La que no recordará esos momentos será la pobre cámara que tuvo que marcarse más de 1000 instantáneas en cada sesión. Sufre mucho el obturador y por ese motivo no he seguido con más sesiones, puedo hacer alguna pero no tan multitudinaria.

Primer Timelapse

Antes de lanzarte a hacer fotografías tienes que indagar información para poder ponerte a la acción. Comprar algún disparador remoto que pueda hacer fotos en intervalos de tiempo. Programar la sesión al máximo.

El primer lugar, no fue complicado.  El Arco de triunfo. Me senté en uno de los bancos, ubiqué el trípode y la cámara, comenzó la magia.  Iba viendo el resultado en el visor y me gustaba el efecto que hacía los movimientos de la gente. Había acabado la primera sesión y estaba pensando en la siguiente. Es lo que tiene hacer los Timeslapse , que quieres hacer más y más

Siguiente lugar : La sagrada familia

No fue tan fácil posicionarme para hacer la sesión. Era temprano, pero al ser un lugar tan turístico tuve que hacer un gran esfuerzo para que no me saliera en plano un turista japonés. El esfuerzo valió la pena. Hice desde varias zonas y quedé satisfecha con el trabajo realizado.

Parque de la ciudadela.

Después de hacer el primer encuadre subiendo las escalinatas del parque y recuperando el aliento tras subir el último peldaño, tuve un encuadre precioso. Cómo no había mucha gente pude hacer la sesión con mucha tranquilidad. Para cerrar mi estancia en el parque me fui a visitar a los patos y las barcas. El efecto de tanta foto quedaba espectacular. Me encantaba visualizar la sesión y darme cuenta como se movían las barcas. Parecía que jugaban con la gravedad. Además hacía un día precioso.

• _Datos_:
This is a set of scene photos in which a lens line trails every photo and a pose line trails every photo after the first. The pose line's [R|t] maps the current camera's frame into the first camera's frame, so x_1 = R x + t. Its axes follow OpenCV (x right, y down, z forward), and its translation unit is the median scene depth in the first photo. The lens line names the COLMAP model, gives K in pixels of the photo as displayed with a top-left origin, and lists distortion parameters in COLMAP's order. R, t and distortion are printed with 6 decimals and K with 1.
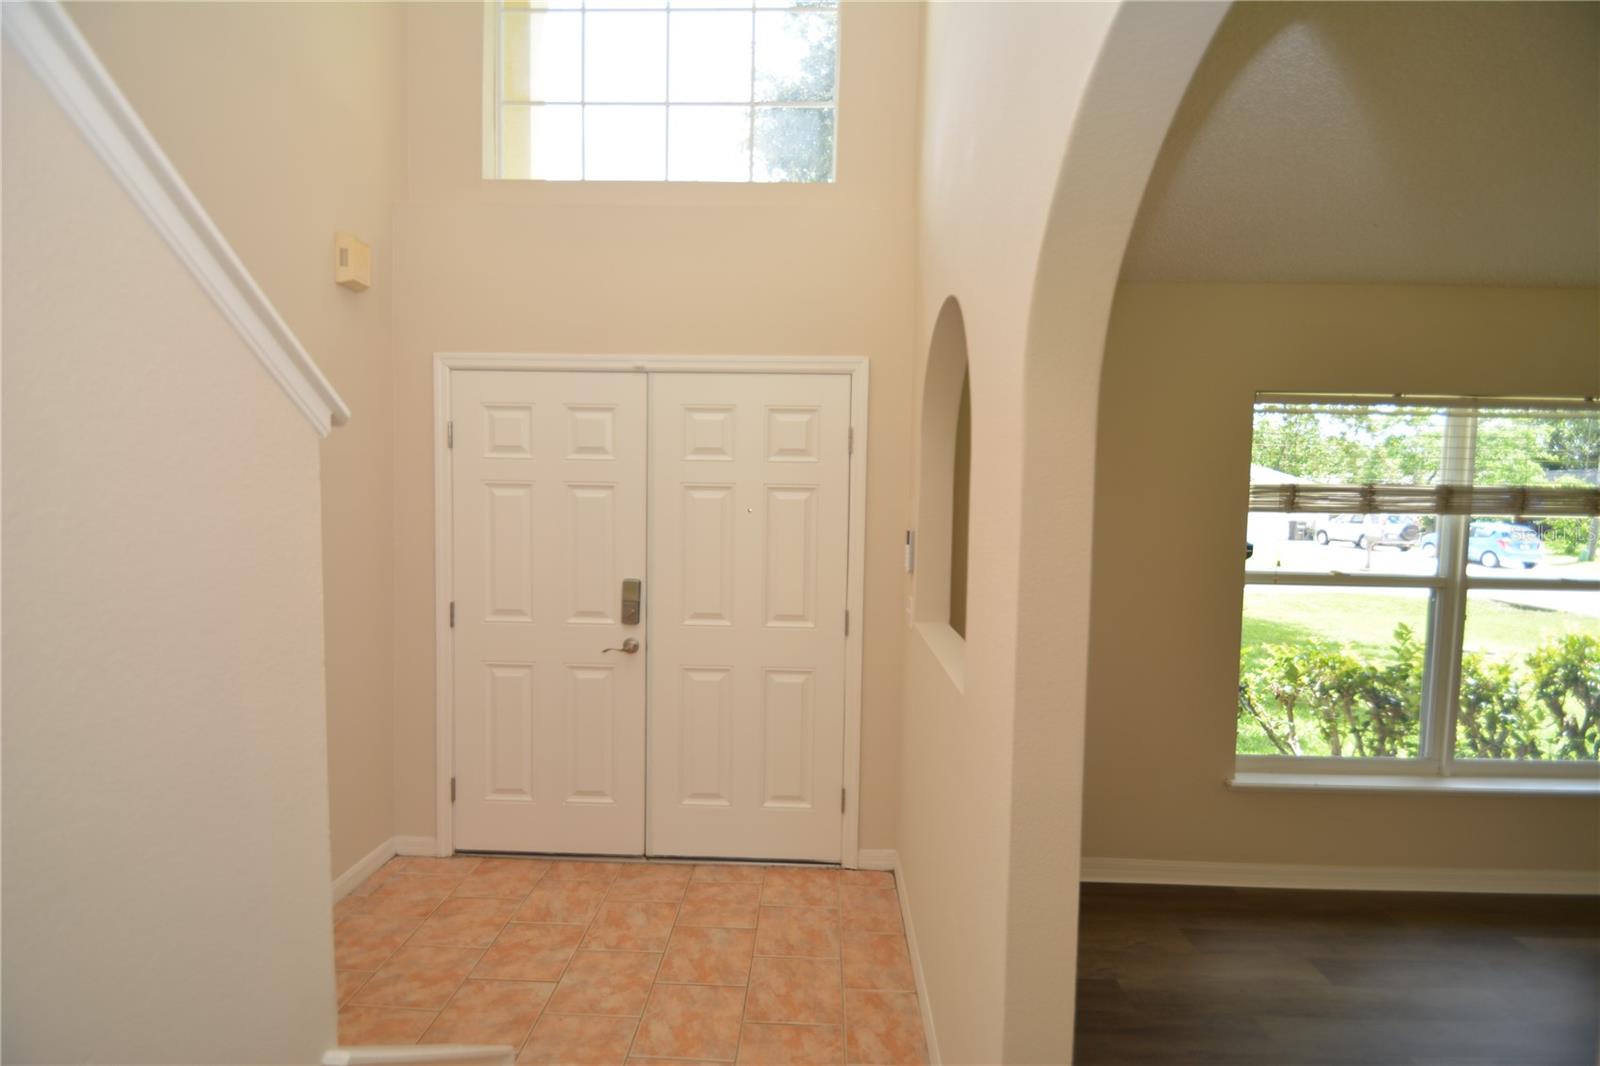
lens RADIAL K [[701.4, 0, 833.1], [0, 701.4, 571.3], [0, 0, 1]] dist [0.013144, -0.013574]
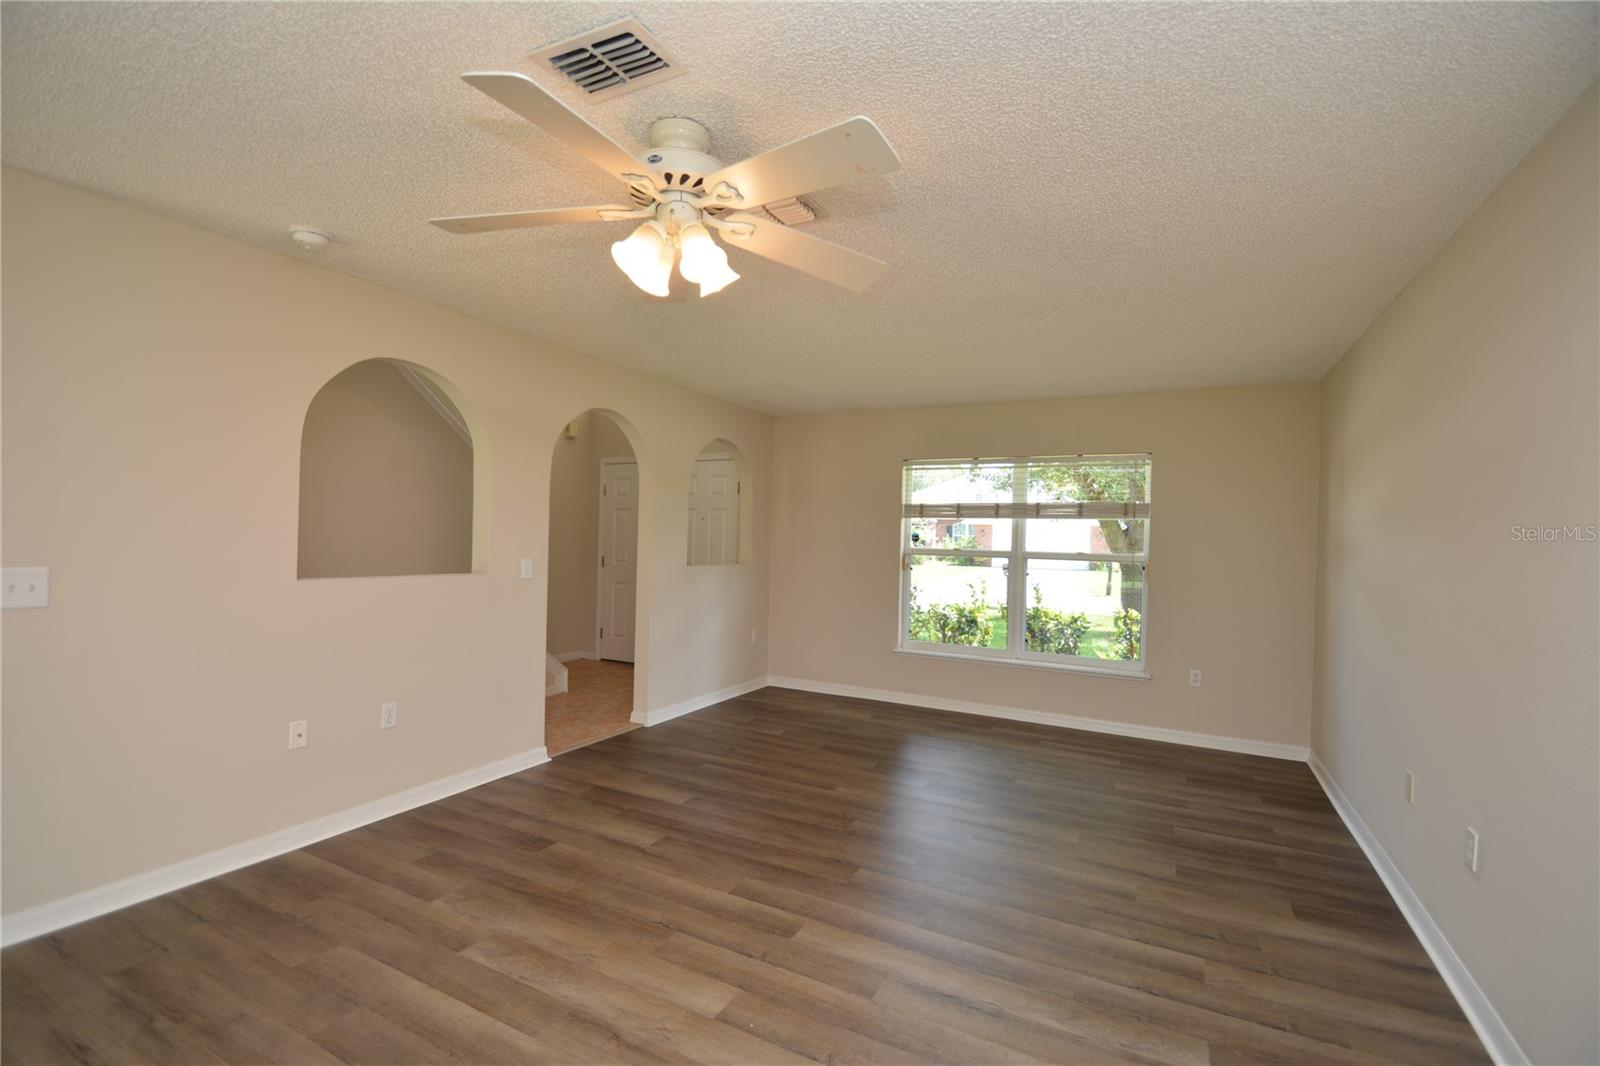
lens RADIAL K [[701.4, 0, 799.8], [0, 701.4, 529.6], [0, 0, 1]] dist [0.013144, -0.013574]
pose [[0.902634, 0.000902, -0.430407, 1.182303], [-0.031429, 0.997466, -0.063821, 0.088999], [0.429259, 0.071134, 0.900376, -0.967484]]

• _Enunciado_: Continúa el relato sobre las sesiones de timelapse a partir de su última oración.

• _Respuesta escrita_:
Que mejor manera de cerrar mis sesiones de timelapse que ir al mirador del Mirablau del Tibidabo. Recuerdo que tenia una sed enorme y a pesar de tener unas vistas espectaculares no sería nada fácil hacer las fotos. Al ser un establecimiento tuve que pedir permiso para hacer la tirada. Me hubiera encantado poder hacer con tranquilidad la sesión pero no pude hacer muchas elecciones.  Elegí el primer encuadre que me parecía aprovechable y lo siguiente, que la cámara hiciera su trabajo. Tras las instantáneas, agradecer y beber el agua con gas bien fresquito para calmar mi sed. Di por terminado mi Timelapse, ahora tocaba ir al ordenador y comenzar a hacer la exportación de todo el material almacenado. Cuando terminé la edición y de incluirle una música idónea, tenia que ganas de comenzar a planear una nueva tanda de fotografías



Tenía tantas ganas que no dude en hacer una nueva sesión desde el balcón de mi casa.

Vivir en un 14 y con buenas vistas te ayuda ha hacer unos timelapse de cine.

Aunque mis ojos estaban viendo como se estaba formando una tormenta, un movimiento de nubes bastante terrorífico. No estaba asustada, pero tenía cierto temor.

Menos mal que solo fue una tormenta sin rayos porque sino el trípode hubiera temblando con tanto tembleque por mi parte.  Abriendo ventana pero manteniendo la cámara en el interior para evitar que le pasara algo.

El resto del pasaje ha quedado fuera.